TASK BRIEF: Could you reproduce all of the entries below without a single change?

DATA PROVIDED:
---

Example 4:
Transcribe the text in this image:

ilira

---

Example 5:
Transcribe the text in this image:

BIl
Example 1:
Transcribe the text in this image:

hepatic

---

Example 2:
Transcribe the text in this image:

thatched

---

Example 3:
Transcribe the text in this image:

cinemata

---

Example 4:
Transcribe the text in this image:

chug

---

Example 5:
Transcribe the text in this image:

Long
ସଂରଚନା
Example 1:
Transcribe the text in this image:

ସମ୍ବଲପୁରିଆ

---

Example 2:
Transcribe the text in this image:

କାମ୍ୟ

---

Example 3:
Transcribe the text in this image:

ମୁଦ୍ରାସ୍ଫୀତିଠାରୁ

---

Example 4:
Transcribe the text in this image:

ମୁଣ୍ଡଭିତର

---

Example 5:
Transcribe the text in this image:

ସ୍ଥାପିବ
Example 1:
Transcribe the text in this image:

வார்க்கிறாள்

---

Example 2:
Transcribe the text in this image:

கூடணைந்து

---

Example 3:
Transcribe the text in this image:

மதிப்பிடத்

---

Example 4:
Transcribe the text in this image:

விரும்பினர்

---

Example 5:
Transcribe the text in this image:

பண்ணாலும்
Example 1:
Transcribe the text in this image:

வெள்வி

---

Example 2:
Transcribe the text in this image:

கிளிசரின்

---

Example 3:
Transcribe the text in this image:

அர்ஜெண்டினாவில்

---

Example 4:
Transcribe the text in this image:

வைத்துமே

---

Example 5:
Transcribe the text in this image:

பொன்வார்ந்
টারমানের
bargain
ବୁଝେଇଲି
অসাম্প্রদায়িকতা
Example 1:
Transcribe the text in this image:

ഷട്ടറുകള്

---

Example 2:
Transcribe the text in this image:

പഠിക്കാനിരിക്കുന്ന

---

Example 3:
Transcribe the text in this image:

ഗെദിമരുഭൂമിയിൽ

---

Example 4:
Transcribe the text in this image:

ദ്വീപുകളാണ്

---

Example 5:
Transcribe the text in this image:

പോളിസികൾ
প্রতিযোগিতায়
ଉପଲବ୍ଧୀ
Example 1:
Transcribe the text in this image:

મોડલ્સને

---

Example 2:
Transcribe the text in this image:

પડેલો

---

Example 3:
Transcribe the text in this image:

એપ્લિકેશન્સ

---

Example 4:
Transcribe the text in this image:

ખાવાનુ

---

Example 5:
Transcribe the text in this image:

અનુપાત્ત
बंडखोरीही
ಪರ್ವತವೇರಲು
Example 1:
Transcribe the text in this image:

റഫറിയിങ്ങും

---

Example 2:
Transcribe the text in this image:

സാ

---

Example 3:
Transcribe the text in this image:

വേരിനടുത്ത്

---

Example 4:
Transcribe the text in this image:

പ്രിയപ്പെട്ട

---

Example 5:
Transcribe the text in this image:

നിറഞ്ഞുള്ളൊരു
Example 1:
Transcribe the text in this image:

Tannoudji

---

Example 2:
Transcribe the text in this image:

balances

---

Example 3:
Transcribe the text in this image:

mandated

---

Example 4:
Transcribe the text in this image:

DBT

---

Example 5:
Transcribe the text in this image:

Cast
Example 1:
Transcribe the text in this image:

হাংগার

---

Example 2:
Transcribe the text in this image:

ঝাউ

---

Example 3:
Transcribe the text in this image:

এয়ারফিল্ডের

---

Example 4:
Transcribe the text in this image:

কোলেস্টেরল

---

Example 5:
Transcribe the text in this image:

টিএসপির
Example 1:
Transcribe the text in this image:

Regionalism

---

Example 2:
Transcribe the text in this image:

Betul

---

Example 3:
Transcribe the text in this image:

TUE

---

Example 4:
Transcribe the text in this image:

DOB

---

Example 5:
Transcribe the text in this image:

ANSWER SECTION:
---

Example 4:
Transcribe the text in this image:

ilira

---

Example 5:
Transcribe the text in this image:

BIl
Example 1:
Transcribe the text in this image:

hepatic

---

Example 2:
Transcribe the text in this image:

thatched

---

Example 3:
Transcribe the text in this image:

cinemata

---

Example 4:
Transcribe the text in this image:

chug

---

Example 5:
Transcribe the text in this image:

Long
ସଂରଚନା
Example 1:
Transcribe the text in this image:

ସମ୍ବଲପୁରିଆ

---

Example 2:
Transcribe the text in this image:

କାମ୍ୟ

---

Example 3:
Transcribe the text in this image:

ମୁଦ୍ରାସ୍ଫୀତିଠାରୁ

---

Example 4:
Transcribe the text in this image:

ମୁଣ୍ଡଭିତର

---

Example 5:
Transcribe the text in this image:

ସ୍ଥାପିବ
Example 1:
Transcribe the text in this image:

வார்க்கிறாள்

---

Example 2:
Transcribe the text in this image:

கூடணைந்து

---

Example 3:
Transcribe the text in this image:

மதிப்பிடத்

---

Example 4:
Transcribe the text in this image:

விரும்பினர்

---

Example 5:
Transcribe the text in this image:

பண்ணாலும்
Example 1:
Transcribe the text in this image:

வெள்வி

---

Example 2:
Transcribe the text in this image:

கிளிசரின்

---

Example 3:
Transcribe the text in this image:

அர்ஜெண்டினாவில்

---

Example 4:
Transcribe the text in this image:

வைத்துமே

---

Example 5:
Transcribe the text in this image:

பொன்வார்ந்
টারমানের
bargain
ବୁଝେଇଲି
অসাম্প্রদায়িকতা
Example 1:
Transcribe the text in this image:

ഷട്ടറുകള്

---

Example 2:
Transcribe the text in this image:

പഠിക്കാനിരിക്കുന്ന

---

Example 3:
Transcribe the text in this image:

ഗെദിമരുഭൂമിയിൽ

---

Example 4:
Transcribe the text in this image:

ദ്വീപുകളാണ്

---

Example 5:
Transcribe the text in this image:

പോളിസികൾ
প্রতিযোগিতায়
ଉପଲବ୍ଧୀ
Example 1:
Transcribe the text in this image:

મોડલ્સને

---

Example 2:
Transcribe the text in this image:

પડેલો

---

Example 3:
Transcribe the text in this image:

એપ્લિકેશન્સ

---

Example 4:
Transcribe the text in this image:

ખાવાનુ

---

Example 5:
Transcribe the text in this image:

અનુપાત્ત
बंडखोरीही
ಪರ್ವತವೇರಲು
Example 1:
Transcribe the text in this image:

റഫറിയിങ്ങും

---

Example 2:
Transcribe the text in this image:

സാ

---

Example 3:
Transcribe the text in this image:

വേരിനടുത്ത്

---

Example 4:
Transcribe the text in this image:

പ്രിയപ്പെട്ട

---

Example 5:
Transcribe the text in this image:

നിറഞ്ഞുള്ളൊരു
Example 1:
Transcribe the text in this image:

Tannoudji

---

Example 2:
Transcribe the text in this image:

balances

---

Example 3:
Transcribe the text in this image:

mandated

---

Example 4:
Transcribe the text in this image:

DBT

---

Example 5:
Transcribe the text in this image:

Cast
Example 1:
Transcribe the text in this image:

হাংগার

---

Example 2:
Transcribe the text in this image:

ঝাউ

---

Example 3:
Transcribe the text in this image:

এয়ারফিল্ডের

---

Example 4:
Transcribe the text in this image:

কোলেস্টেরল

---

Example 5:
Transcribe the text in this image:

টিএসপির
Example 1:
Transcribe the text in this image:

Regionalism

---

Example 2:
Transcribe the text in this image:

Betul

---

Example 3:
Transcribe the text in this image:

TUE

---

Example 4:
Transcribe the text in this image:

DOB

---

Example 5:
Transcribe the text in this image:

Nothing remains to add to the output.